Another recent trial investigated the independent and combined effects of dietary and exercise interventions . For this 52-week study, participants were assigned to a control group, caloric restriction group, exercise group, or a caloric restriction plus exercise group. The exercise intervention included both aerobic and resistance training components. While physical function (i.e., Physical Performance Test) improved for all the intervention groups compared to the control group, the diet plus exercise group exhibited significantly better physical function compared to the diet-only and exercise-only groups. Additionally, the diet plus exercise group lead to improved peak oxygen consumption, strength, balance, and gait speed compared to all other groups. These findings suggest that multicomponent weight loss interventions can significantly improve mobility and physical function in obese, older adults.

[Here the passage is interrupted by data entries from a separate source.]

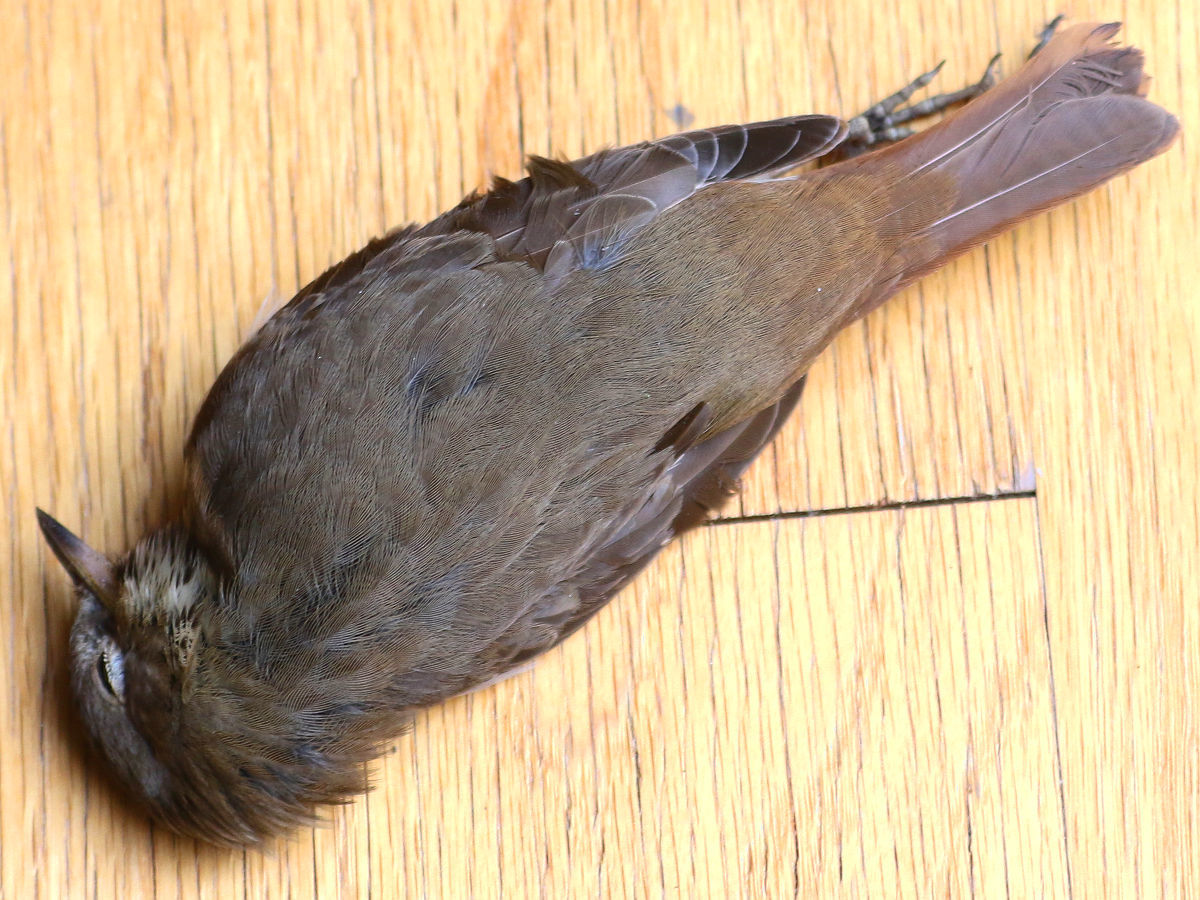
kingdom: Animalia
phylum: Chordata
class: Aves
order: Passeriformes
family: Turdidae
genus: Catharus
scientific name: Catharus guttatus
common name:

Obesity is a major health concern in most developed countries. When combined with advance age, the detrimental health effects of obesity are magnified. These negative effects manifest in poor physical performance that can be captured with a simple measurement of gait speed. The use of gait speed not only provides a marker of physical performance but also represents a strong predictor of longevity. As such, we have presented gait speed as a surrogate endpoint that estimates the effect of lifestyle interventions on longevity. Importantly, there is now extensive evidence demonstrating that lifestyle interventions involving modification of dietary and exercise patterns are effective in producing clinically significant improvements in gait speed. While interventions emphasizing either modification of diet or exercise have beneficial effects on gait speed, the benefits are optimized with multicomponent interventions. Therefore, interventions involving both diet and exercise may hold the greatest potential for improving mobility and potentially increasing longevity in obese, older adults.